[Data records]

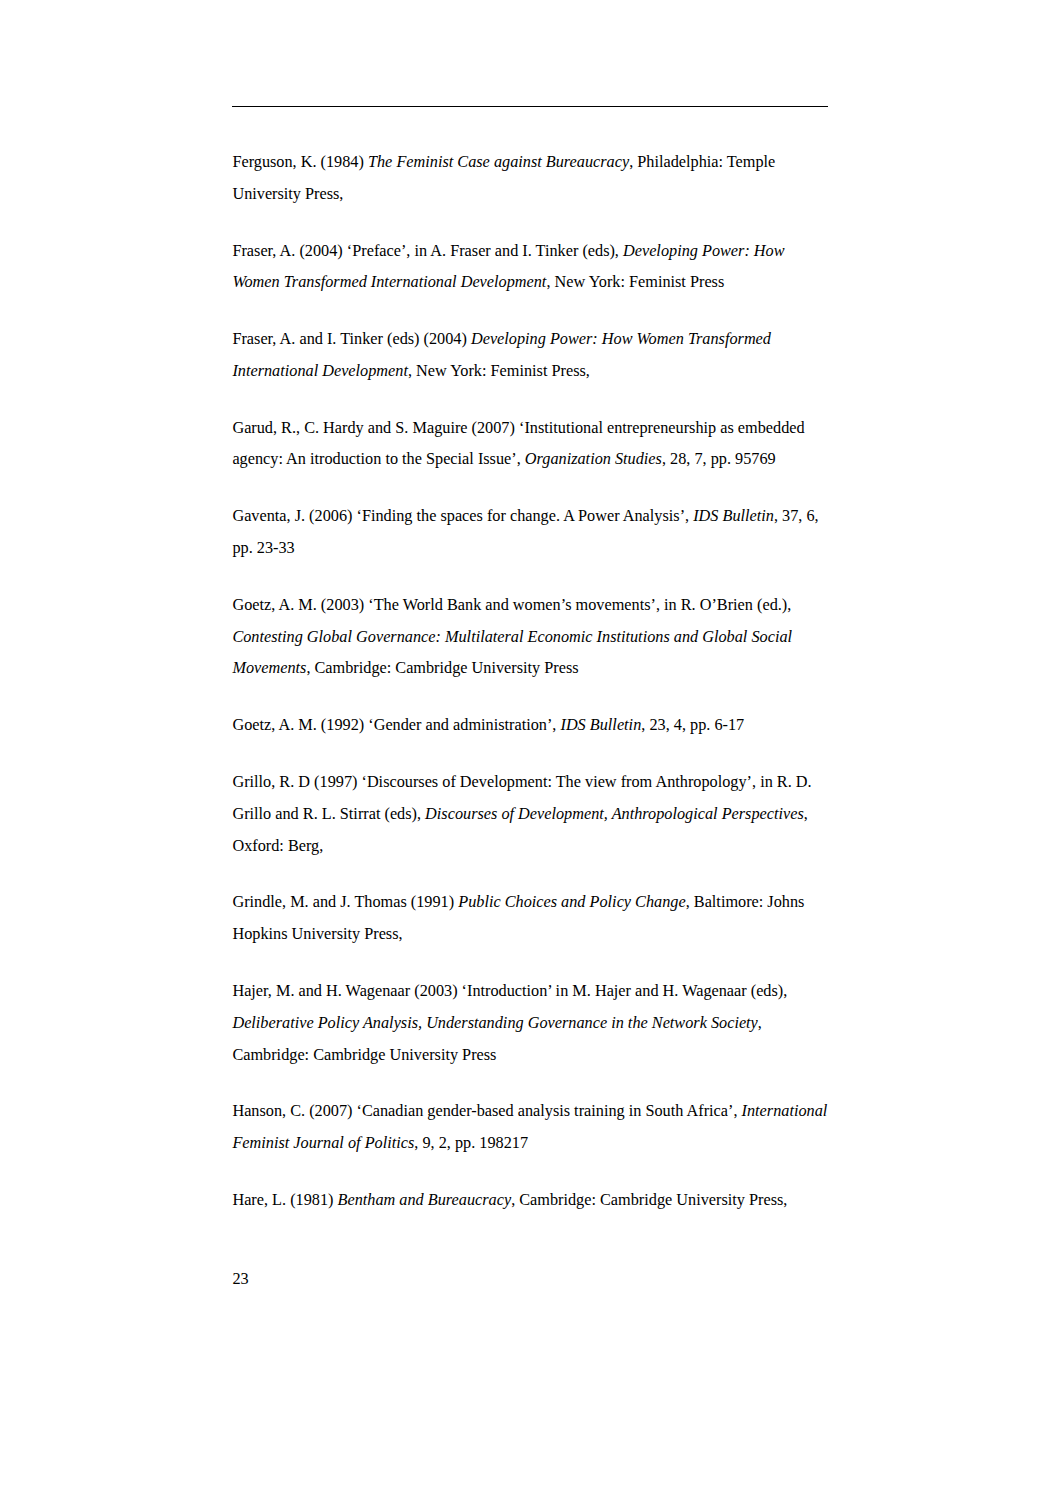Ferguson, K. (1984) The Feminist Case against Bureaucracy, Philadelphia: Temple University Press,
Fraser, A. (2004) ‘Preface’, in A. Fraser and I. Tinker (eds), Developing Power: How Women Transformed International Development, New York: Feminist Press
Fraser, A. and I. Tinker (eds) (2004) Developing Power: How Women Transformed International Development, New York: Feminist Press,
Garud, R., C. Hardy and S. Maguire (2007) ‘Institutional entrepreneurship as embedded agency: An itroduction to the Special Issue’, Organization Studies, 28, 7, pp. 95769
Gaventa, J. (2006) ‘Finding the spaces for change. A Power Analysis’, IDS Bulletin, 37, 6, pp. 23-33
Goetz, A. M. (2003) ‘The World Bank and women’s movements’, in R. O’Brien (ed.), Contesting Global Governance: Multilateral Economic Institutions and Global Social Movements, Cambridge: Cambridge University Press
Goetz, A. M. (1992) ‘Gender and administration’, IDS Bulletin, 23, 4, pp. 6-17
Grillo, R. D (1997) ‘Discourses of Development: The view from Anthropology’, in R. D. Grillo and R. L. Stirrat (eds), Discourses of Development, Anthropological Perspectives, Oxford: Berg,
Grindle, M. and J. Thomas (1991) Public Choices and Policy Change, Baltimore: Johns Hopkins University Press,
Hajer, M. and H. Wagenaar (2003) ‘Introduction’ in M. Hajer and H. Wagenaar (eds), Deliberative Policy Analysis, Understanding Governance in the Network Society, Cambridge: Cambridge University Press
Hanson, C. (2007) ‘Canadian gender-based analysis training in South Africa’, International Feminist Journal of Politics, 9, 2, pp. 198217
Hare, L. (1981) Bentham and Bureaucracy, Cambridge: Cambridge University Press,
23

==

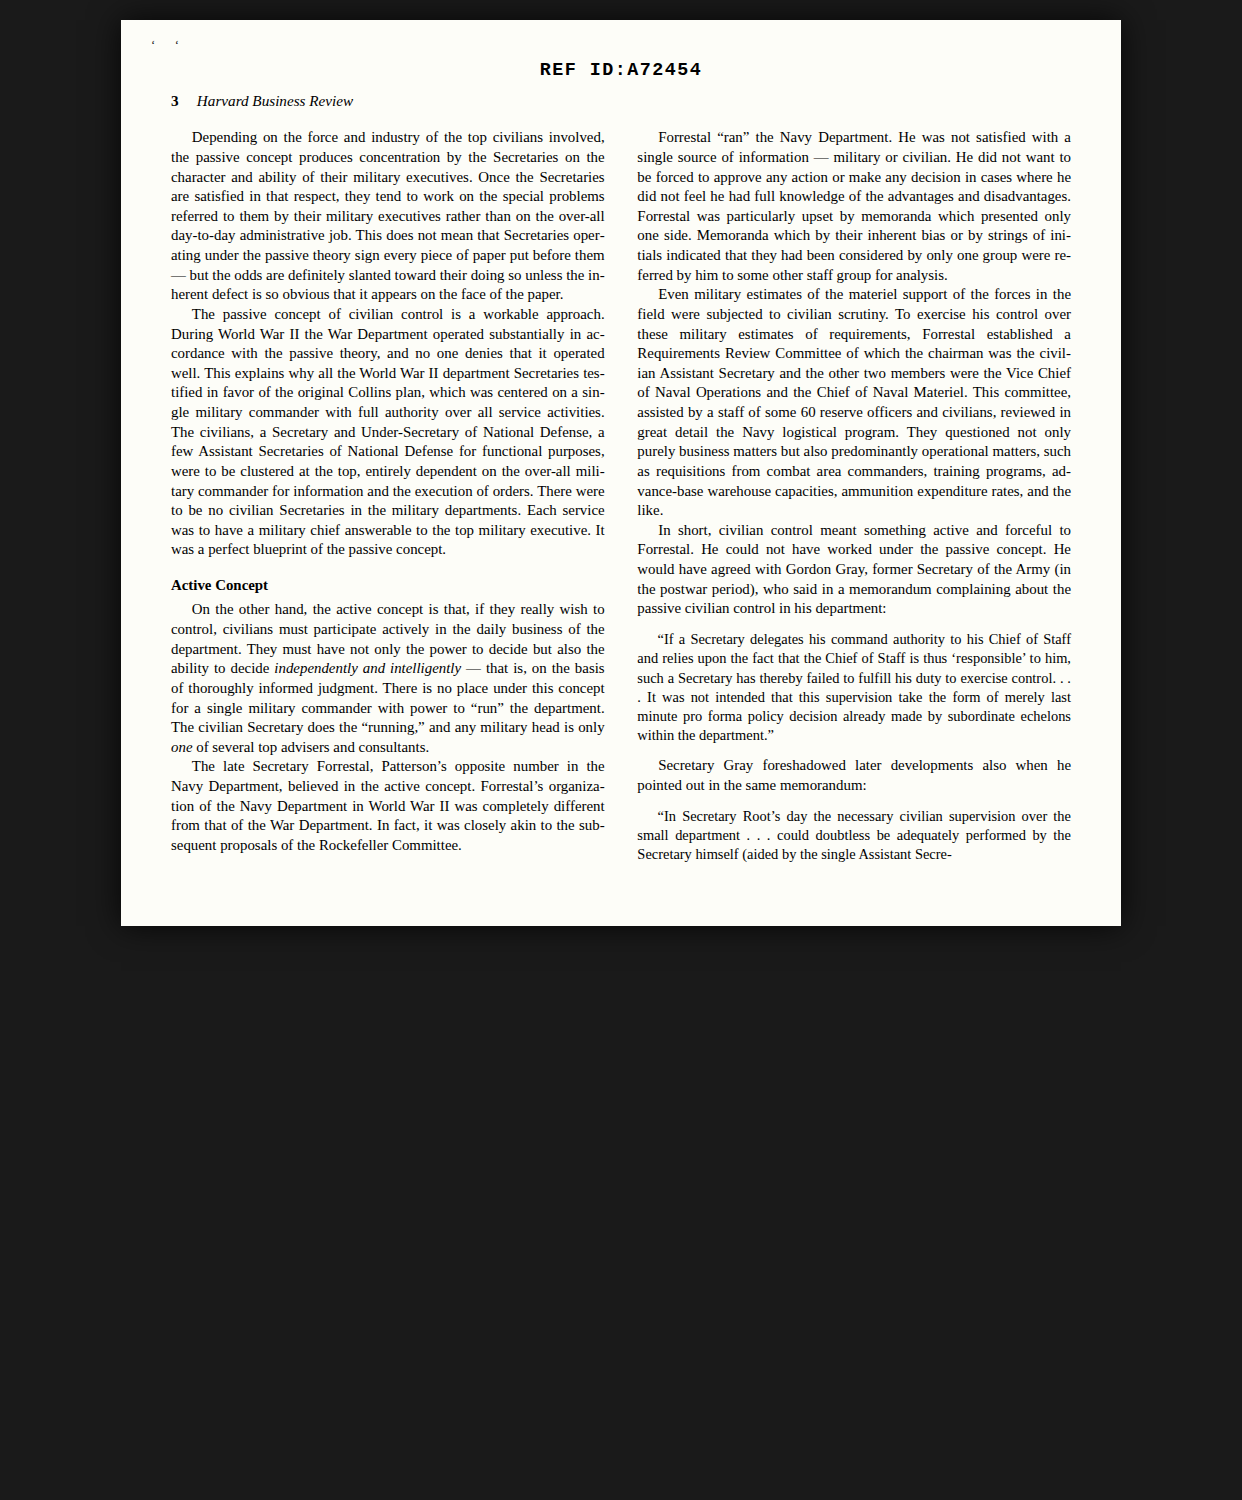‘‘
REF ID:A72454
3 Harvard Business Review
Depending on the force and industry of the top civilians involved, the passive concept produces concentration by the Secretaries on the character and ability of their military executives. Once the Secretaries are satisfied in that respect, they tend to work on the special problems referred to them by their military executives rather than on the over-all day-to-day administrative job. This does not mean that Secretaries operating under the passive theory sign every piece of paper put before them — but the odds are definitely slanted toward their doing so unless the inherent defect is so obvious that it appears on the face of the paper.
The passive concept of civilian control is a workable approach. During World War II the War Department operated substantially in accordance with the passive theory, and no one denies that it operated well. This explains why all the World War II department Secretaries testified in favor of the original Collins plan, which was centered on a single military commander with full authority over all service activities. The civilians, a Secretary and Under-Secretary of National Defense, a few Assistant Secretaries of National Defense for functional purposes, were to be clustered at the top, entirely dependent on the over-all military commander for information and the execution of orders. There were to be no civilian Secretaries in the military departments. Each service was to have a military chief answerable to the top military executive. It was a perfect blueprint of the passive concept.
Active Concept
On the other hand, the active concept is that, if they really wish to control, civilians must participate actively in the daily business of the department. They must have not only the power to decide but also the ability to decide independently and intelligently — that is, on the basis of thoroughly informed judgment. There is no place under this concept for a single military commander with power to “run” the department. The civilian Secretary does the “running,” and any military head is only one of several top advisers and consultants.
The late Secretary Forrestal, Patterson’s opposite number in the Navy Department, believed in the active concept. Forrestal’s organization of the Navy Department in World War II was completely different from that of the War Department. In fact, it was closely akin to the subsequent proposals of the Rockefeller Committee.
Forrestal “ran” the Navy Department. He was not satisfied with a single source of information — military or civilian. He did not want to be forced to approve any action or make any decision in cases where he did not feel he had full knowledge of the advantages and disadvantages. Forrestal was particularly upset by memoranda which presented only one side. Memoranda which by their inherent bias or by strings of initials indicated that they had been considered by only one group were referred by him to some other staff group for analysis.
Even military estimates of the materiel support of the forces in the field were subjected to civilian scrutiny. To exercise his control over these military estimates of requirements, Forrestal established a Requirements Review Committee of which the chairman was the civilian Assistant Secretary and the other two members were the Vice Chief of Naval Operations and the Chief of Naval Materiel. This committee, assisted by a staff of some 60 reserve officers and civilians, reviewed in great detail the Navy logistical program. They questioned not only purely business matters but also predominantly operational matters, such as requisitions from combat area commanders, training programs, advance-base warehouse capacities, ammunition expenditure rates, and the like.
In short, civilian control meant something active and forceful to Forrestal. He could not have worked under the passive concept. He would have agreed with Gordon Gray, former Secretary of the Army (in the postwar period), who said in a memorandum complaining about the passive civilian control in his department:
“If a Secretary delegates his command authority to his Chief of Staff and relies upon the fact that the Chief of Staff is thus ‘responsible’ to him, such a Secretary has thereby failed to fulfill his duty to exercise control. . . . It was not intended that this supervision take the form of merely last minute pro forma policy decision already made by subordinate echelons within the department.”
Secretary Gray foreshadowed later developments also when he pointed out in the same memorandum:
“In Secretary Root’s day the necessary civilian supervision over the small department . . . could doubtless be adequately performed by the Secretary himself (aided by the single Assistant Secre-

==

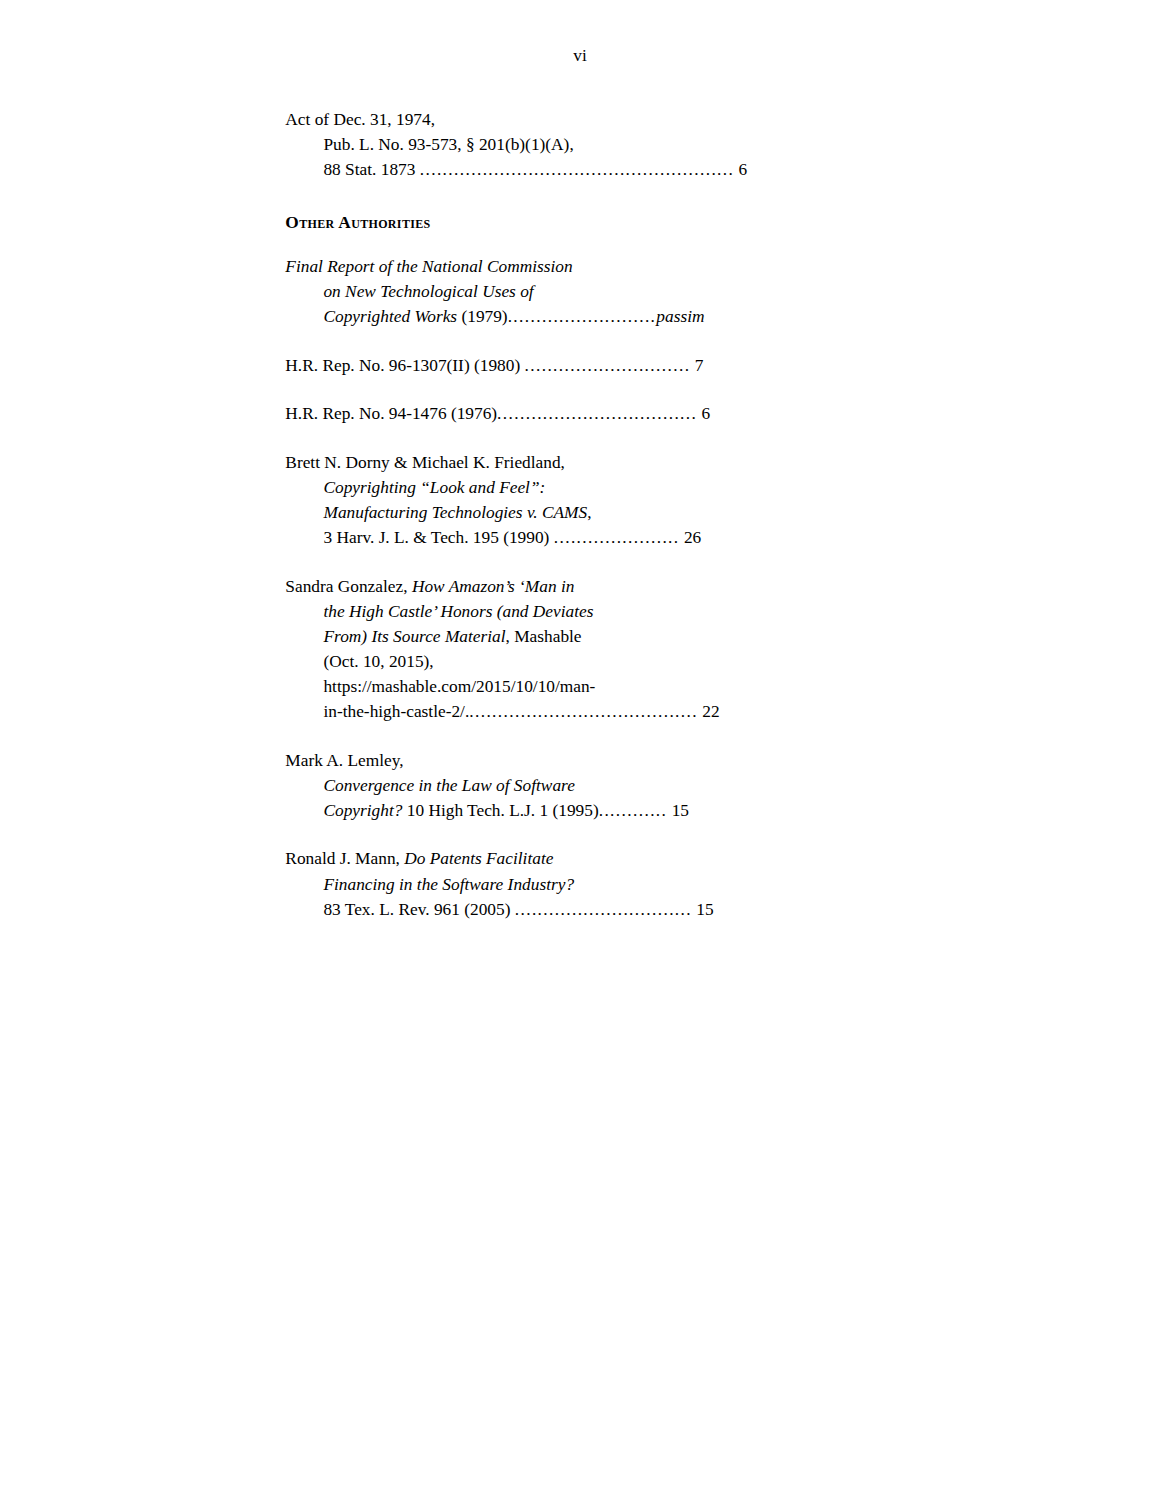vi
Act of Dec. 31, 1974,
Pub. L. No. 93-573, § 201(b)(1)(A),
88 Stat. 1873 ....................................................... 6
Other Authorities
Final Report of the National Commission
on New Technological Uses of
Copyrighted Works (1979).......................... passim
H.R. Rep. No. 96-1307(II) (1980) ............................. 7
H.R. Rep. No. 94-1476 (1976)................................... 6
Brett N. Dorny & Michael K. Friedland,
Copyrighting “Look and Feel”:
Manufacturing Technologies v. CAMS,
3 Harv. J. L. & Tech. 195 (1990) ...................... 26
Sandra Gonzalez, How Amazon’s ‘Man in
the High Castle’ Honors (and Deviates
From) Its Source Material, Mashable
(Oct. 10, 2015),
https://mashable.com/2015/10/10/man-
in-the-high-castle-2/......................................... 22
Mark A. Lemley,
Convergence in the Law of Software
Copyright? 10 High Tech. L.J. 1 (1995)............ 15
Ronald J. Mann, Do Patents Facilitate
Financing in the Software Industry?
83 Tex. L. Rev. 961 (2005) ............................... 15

> [AIM OF THE EXERCISE] The answer is the lines above between the line holding "In short, civilian" and the line holding "Secretary Root’s day", inclusive, each written out exactly, and no others.

> [EXERCISE SOLUTION]
In short, civilian control meant something active and forceful to Forrestal. He could not have worked under the passive concept. He would have agreed with Gordon Gray, former Secretary of the Army (in the postwar period), who said in a memorandum complaining about the passive civilian control in his department:
“If a Secretary delegates his command authority to his Chief of Staff and relies upon the fact that the Chief of Staff is thus ‘responsible’ to him, such a Secretary has thereby failed to fulfill his duty to exercise control. . . . It was not intended that this supervision take the form of merely last minute pro forma policy decision already made by subordinate echelons within the department.”
Secretary Gray foreshadowed later developments also when he pointed out in the same memorandum:
“In Secretary Root’s day the necessary civilian supervision over the small department . . . could doubtless be adequately performed by the Secretary himself (aided by the single Assistant Secre-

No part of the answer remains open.